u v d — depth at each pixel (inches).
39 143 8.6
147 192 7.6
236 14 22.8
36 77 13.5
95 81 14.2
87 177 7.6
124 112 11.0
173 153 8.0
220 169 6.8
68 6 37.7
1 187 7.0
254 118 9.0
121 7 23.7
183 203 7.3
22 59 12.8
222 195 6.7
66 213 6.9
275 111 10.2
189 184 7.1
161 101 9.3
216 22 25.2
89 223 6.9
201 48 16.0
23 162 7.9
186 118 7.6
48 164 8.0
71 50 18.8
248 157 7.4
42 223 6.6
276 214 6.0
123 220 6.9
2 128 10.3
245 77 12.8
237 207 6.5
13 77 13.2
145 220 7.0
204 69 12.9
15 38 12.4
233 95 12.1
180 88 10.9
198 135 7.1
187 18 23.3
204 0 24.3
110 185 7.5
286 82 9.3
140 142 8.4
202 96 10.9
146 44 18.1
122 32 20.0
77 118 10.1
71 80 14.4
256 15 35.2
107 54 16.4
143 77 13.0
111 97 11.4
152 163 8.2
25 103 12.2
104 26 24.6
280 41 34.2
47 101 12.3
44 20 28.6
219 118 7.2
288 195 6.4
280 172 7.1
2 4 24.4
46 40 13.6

--------------------------------------------------

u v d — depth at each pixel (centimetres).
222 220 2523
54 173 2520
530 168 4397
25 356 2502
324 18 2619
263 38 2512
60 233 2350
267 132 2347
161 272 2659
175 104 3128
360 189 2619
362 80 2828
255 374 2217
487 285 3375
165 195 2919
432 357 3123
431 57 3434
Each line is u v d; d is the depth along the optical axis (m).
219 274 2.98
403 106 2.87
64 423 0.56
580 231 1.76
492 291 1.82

--------------------------------------------------

For this exercise, output exactly the lines above from the line with "487 285 3375" to the line with "492 291 1.82", counting both, and leave out the rest.

§ Response for this exercise:
487 285 3375
165 195 2919
432 357 3123
431 57 3434
Each line is u v d; d is the depth along the optical axis (m).
219 274 2.98
403 106 2.87
64 423 0.56
580 231 1.76
492 291 1.82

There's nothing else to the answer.